Я с негодованием возразила ему.

— Его лицо, может быть, разочарует Луциллу, с этим я готова согласиться, — сказала я, — но на этом разочарование и закончится. Ее рука скажет ей, когда она возьмет его руку, что перед ней не обманщик.

— Ее рука ей ничего не скажет, — возразил Гроссе. — У меня не хватило жестокости сказать это ей, когда она спрашивала меня. Вам я это скажу. Придержите свой язык и выслушайте. Все эти тонкости принадлежат времени, которое прошло, тому времени, когда ее зрение было в пальцах, а не в глазах. Всеми своими утонченными чувствами она поплатилась за счастье видеть мир. (И стоило поплатиться!) Вы все еще не понимаете? Это нечто вроде сделки между природой и нашей бедной Финч. Я беру у вас ваши глаза и даю вам тонкое осязание. Я отдаю вам ваши глаза и отнимаю у вас тонкое осязание. So! Кажется ясно? Понимаете?

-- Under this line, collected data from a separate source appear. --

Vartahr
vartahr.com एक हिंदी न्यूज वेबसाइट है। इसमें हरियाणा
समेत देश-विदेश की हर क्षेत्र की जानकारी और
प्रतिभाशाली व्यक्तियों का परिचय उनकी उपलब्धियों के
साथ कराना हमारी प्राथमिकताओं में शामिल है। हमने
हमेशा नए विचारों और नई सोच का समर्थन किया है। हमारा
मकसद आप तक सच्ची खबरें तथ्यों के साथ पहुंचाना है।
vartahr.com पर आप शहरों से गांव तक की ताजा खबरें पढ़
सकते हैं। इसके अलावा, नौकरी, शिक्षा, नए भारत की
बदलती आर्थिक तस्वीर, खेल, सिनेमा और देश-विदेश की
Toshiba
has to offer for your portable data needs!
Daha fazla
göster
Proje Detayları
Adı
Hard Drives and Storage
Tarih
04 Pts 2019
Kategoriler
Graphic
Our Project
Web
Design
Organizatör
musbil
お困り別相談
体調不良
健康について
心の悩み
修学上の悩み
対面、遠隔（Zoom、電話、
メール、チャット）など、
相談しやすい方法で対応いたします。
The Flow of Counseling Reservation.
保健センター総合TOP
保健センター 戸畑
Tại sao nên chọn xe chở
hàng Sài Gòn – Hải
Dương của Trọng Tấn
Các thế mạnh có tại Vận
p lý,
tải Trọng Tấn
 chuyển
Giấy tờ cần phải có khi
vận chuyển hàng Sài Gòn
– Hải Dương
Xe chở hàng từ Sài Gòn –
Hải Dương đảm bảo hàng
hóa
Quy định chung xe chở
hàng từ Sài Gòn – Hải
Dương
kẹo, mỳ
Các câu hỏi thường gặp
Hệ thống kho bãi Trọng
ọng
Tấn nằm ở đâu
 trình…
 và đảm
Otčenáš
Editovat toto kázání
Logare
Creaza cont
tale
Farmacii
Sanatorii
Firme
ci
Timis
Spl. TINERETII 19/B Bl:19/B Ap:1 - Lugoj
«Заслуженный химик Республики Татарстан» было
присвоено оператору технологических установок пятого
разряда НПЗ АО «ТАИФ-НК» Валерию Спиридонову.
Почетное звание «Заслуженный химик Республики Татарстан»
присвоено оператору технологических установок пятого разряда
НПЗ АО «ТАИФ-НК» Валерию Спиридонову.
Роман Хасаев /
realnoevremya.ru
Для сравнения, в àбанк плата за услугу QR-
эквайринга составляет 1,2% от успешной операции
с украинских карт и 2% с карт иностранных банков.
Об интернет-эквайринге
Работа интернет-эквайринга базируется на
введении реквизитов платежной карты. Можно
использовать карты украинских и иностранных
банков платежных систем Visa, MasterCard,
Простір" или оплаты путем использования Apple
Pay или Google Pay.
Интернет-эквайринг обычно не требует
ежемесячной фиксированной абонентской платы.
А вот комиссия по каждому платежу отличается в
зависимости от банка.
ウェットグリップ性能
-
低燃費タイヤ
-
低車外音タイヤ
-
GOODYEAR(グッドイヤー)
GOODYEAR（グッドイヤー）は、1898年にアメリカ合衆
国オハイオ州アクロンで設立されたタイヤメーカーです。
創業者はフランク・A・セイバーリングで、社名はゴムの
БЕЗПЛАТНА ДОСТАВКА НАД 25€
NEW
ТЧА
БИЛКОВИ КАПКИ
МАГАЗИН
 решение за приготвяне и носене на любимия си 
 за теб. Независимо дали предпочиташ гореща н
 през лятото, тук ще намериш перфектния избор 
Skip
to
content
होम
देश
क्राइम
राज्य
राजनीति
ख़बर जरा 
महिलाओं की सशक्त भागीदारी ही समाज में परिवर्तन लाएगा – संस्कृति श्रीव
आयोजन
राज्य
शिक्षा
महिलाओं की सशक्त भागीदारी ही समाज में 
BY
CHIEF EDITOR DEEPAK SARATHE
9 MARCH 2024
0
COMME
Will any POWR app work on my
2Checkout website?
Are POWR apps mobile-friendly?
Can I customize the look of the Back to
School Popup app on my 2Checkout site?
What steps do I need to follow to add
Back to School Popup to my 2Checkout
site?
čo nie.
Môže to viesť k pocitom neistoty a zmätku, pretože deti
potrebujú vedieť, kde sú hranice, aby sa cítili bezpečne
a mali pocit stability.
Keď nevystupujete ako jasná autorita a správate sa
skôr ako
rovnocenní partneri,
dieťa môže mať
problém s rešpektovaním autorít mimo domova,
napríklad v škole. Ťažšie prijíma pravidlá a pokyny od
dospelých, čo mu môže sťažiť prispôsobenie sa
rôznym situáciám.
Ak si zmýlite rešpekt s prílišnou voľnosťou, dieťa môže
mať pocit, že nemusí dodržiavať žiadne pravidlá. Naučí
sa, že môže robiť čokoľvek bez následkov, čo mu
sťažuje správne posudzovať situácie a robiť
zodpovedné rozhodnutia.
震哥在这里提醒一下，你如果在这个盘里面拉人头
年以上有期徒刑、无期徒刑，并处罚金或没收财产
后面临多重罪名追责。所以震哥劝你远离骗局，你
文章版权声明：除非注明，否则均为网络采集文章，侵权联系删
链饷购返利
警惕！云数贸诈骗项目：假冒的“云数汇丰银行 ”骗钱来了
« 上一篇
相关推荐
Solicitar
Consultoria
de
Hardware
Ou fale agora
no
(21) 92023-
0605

Я была слишком поражена, чтоб ответить ему. В продолжение всех наших последних тревог я смотрела на возвращение Оскара к Луцилле, как на верное средство возвратить ей счастье. Во что превратилась теперь моя надежда? Я сидела молча, бессмысленно глядя на узор ковра. Гроссе вынул часы.

— Ваши десять минут прошли, — сказал он.

Я не двинулась, не ответила ему. Его свирепые глаза засверкали под большими очками.

— Да уберетесь ли вы, наконец, отсюда? — крикнул он, словно я была глухая. — Ее глаза, ее глаза! Пока вы болтаете тут всякий вздор, ее глаза в опасности. С ее тревогами, с ее слезами, с ее дурацкой любовью — клянусь вам всем самым святым — ее глаза были в опасности, когда я видел Луциллу целых две недели назад. Хотите вы, чтоб я запустил в вас этой подушкой? Не хотите. Так убирайтесь скорей отсюда или вы получите ее через мгновение. Убирайтесь и привезите ее ко мне сегодня во что бы то ни стало.

Я вернулась на станцию. Из всех женщин, которых я встретила на многолюдной улице, едва ли хоть у одной была такая тяжесть на сердце, как у меня в это утро.

В довершение печального положения дел мои спутники (один в зале, другой прохаживаясь взад и вперед по платформе) так странно приняли отчет, который я сочла нужным дать им о моем свидании с Гроссе, что еще более обозлили и огорчили меня. Мистер Финч со своим обычным высокомерием принял мое печальное известие о его дочери, как нечто вроде хвалебной дани его прозорливости.

— Вы помните, мадам Пратолунго, как я отнесся к этому делу с самого начала. Я протестовал против приглашения немца, как против чисто земного вмешательства в пути неисповедимого Провидения. И к чему это привело? Мое отеческое влияние было отвергнуто, мой нравственный вес был, так сказать, отброшен. Теперь вы видите результат. Примите это к сердцу, дорогой друг. Пусть это будет вам предостережением. — Он самодовольно вздохнул и обратился к девушке за прилавком.

— Я возьму еще чашку чая.

Ответ Оскара, когда я отыскала его на платформе и сказала ему о критическом положении Луциллы, был более чем неприятен. Могу сказать без преувеличения, что он привел меня в ужас.